** AIM OF THE EXERCISE **
Return each of the following items verbatim, omitting the pictures.

** INPUT DATA **
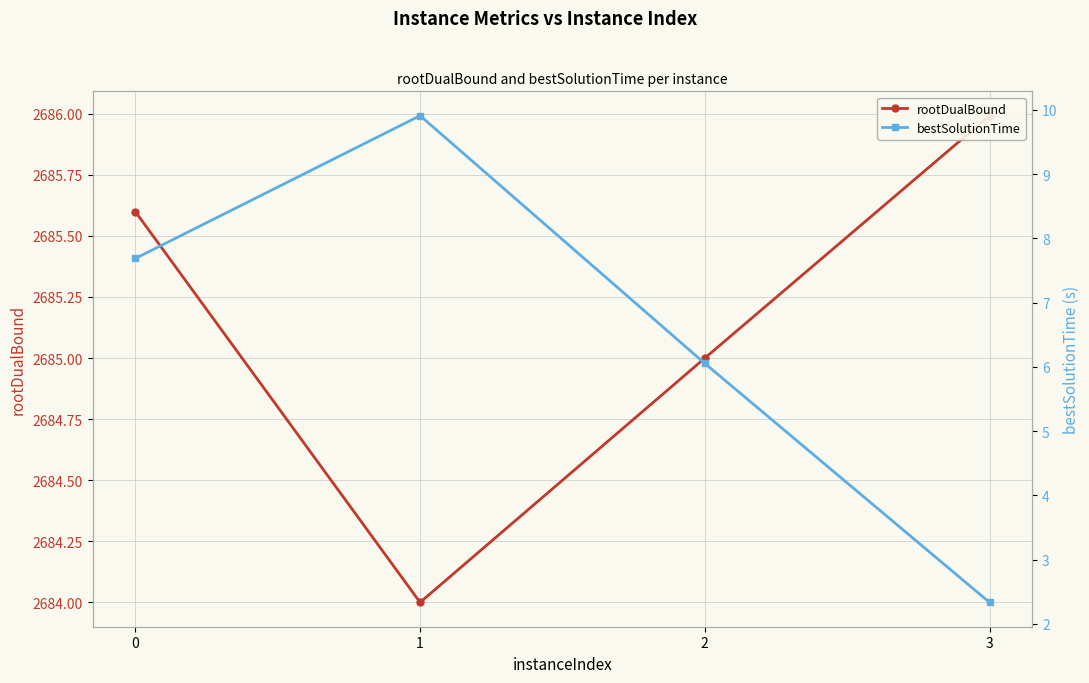

What is the difference between the rootDualBound values at 2 and 1?

1.0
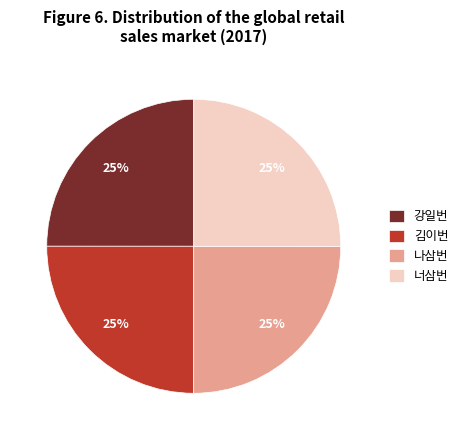

To the nearest percent, what portion does 강일번 represent?

25%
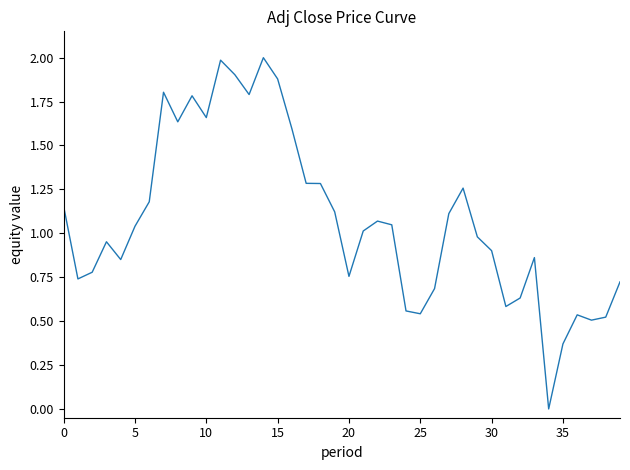

How many lines are shown in the chart?

1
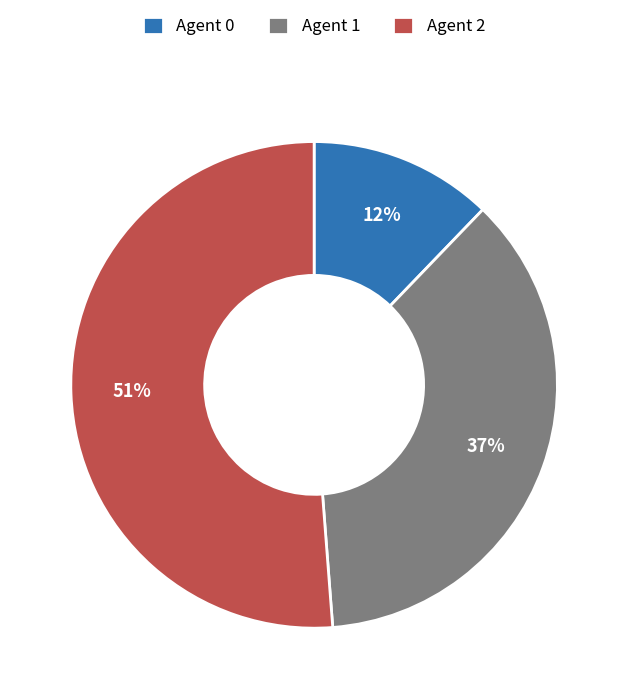

Which slice represents more than half of the pie?

Agent 2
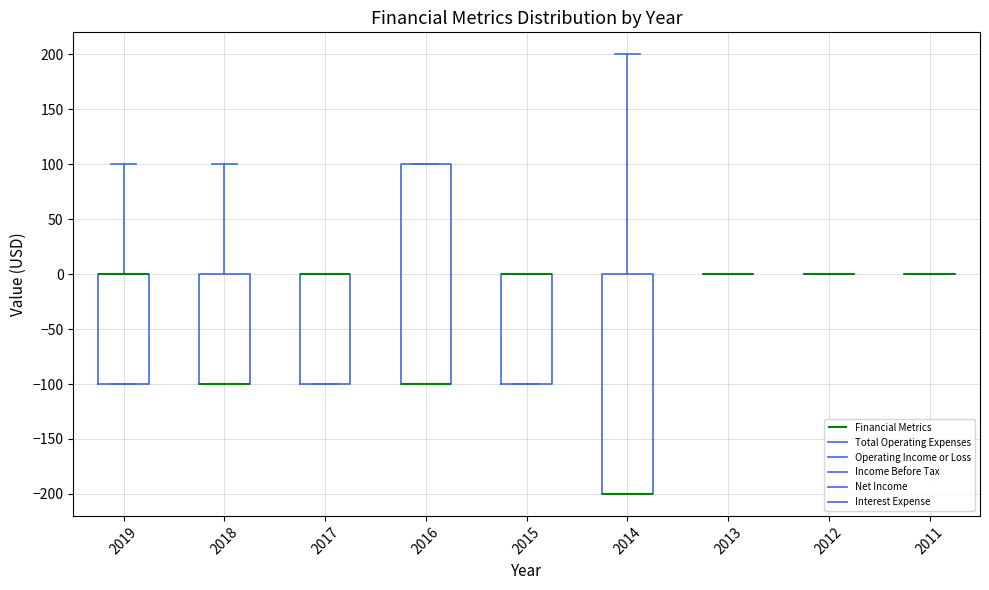

Where is the upper edge of the box at x = 2016 on the y-axis? The values are not printed on the chart, so give them approximately, as read against the axis.

100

** WRITTEN SOLUTION **
What is the difference between the rootDualBound values at 2 and 1?

1.0

To the nearest percent, what portion does 강일번 represent?

25%

How many lines are shown in the chart?

1

Which slice represents more than half of the pie?

Agent 2

Where is the upper edge of the box at x = 2016 on the y-axis? The values are not printed on the chart, so give them approximately, as read against the axis.

100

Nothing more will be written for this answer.